In 1637, in the month of June, there sailed into Boston Harbor the ship Hector, from London, with the Rev. John Davenport and two London merchants, Theophilus Eaton and Edward Hopkins, his son-in-law, two future governors of Connecticut. On the same vessel was a young man, a ward of King Charles I., James, Lord Ley, a son of the Earl of Marlborough (who had just died). He was also to hold high positions in the future and attain fame as a mathematician and navigator.
The Earl of Marlborough, while in Boston, was at Cole’s Inn, and while he was here was of sober carriage and observant of the country which he came to view. He consorted frequently with Sir Henry Vane, visiting with him Maverick, at Noddle’s Island, and returning to England with Vane in August, 1637.
His estate in England was a small one in Teffont Evias, or Ewyas, Wilts, near Hinton Station, and in the church there may still be seen the tombs of the Leys. He also had a reversion to lands in Heywood, Wilts.
In 1649 he compounded with Parliament for his lands and giving bond was allowed to depart from England to the plantations in America.

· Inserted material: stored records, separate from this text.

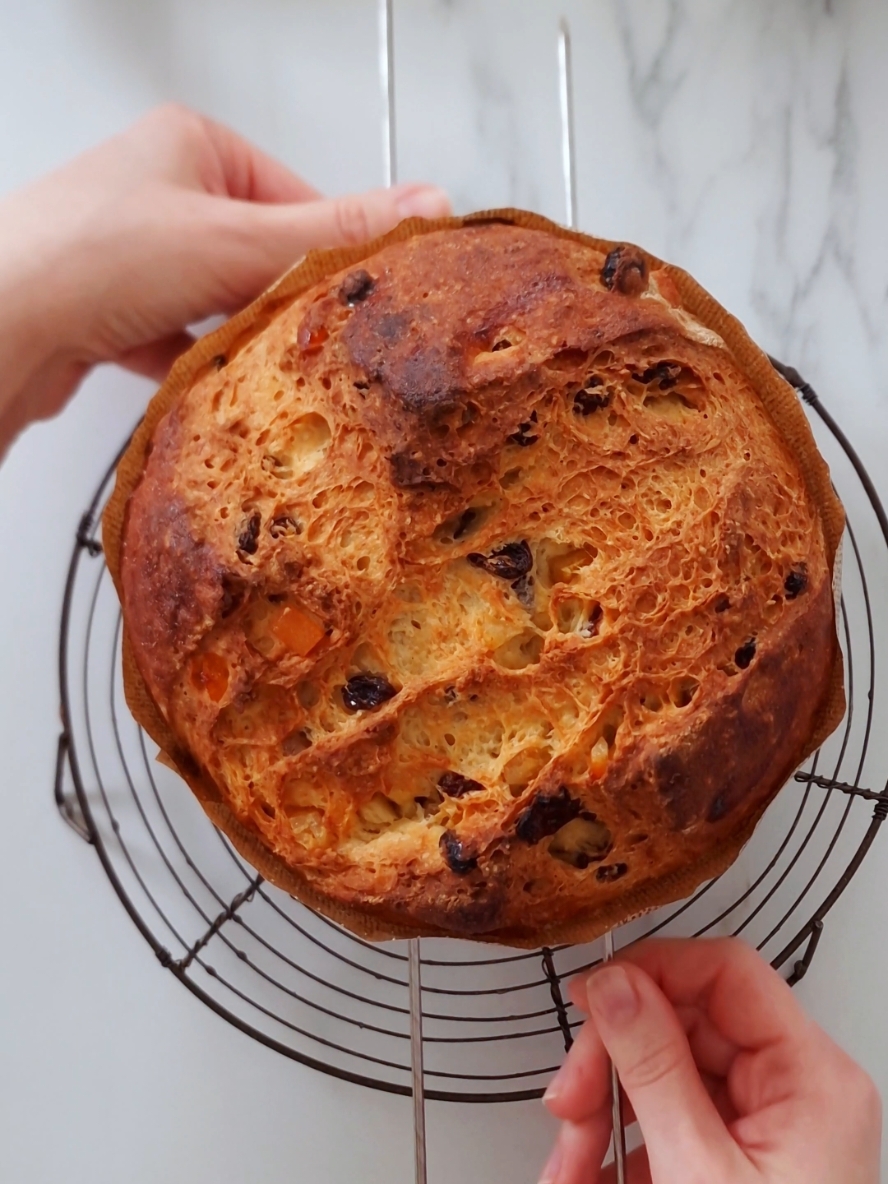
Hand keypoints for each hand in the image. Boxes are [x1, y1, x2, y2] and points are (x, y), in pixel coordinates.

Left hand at [0, 103, 449, 452]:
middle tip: (310, 339)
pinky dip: (199, 362)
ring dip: (239, 337)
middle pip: (260, 254)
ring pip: (220, 301)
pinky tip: (210, 380)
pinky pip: (181, 339)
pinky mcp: (114, 311)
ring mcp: (133, 253)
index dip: (331, 251)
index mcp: (194, 145)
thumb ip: (333, 230)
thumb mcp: (235, 238)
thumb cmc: (90, 257)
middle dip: (281, 302)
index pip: (297, 195)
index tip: (357, 295)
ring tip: (258, 364)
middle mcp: (160, 191)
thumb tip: (423, 204)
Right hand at [540, 938, 879, 1182]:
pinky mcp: (728, 1165)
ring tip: (569, 1164)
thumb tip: (615, 986)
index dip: (653, 971)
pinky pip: (660, 1127)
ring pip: (659, 1077)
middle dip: (611, 1063)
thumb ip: (653, 1069)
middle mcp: (791, 1094)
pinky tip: (585, 1181)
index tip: (593, 998)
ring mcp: (759, 1131)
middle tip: (568, 1101)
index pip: (727, 973)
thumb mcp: (700, 1175)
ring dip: (599, 1115)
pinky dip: (613, 1153)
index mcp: (810, 1080)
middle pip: (682, 1025)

On the restoration of Charles II. in 1661, the Earl returned to England and in the next year was assisted by the King to fit out an expedition to the West Indies. In 1665 he commanded “that huge ship,” the Old James, and in the great victorious sea fight of June 3 with the Dutch was slain, with Rear Admiral Sansum, Lords Portland, Muskerry, and others.
He died without issue and the title went to his uncle, in whom the title became extinct, to be revived later in the more celebrated Duke, of the Churchill family.
It was shortly after the Earl’s departure that Cole was disarmed for his sympathy for his neighbor on the south, Mrs. Ann Hutchinson, and he was also fined at the same time for disorders at his house. In the following spring he was given permission to sell his house, to which he had just built an addition, and he disposed of it to Capt. Robert Sedgwick in February, 1638.
Cole then removed to a house erroneously noted by some as the first inn, situated next his son-in-law, Edmund Grosse, near the shore on North Street. This he sold in 1645 to George Halsall and bought other land of Valentine Hill.
Although it was always known as Cole’s Inn, writer Henry Wadsworth Longfellow mentions it throughout his play “John Endicott,” but calls it the “The Three Mariners.” For example, from Act IV:
Now let us make a straight wake for the tavern Of the Three Mariners, Samuel Cole commander; Where we can take our ease, and see the shipping, And talk about old times.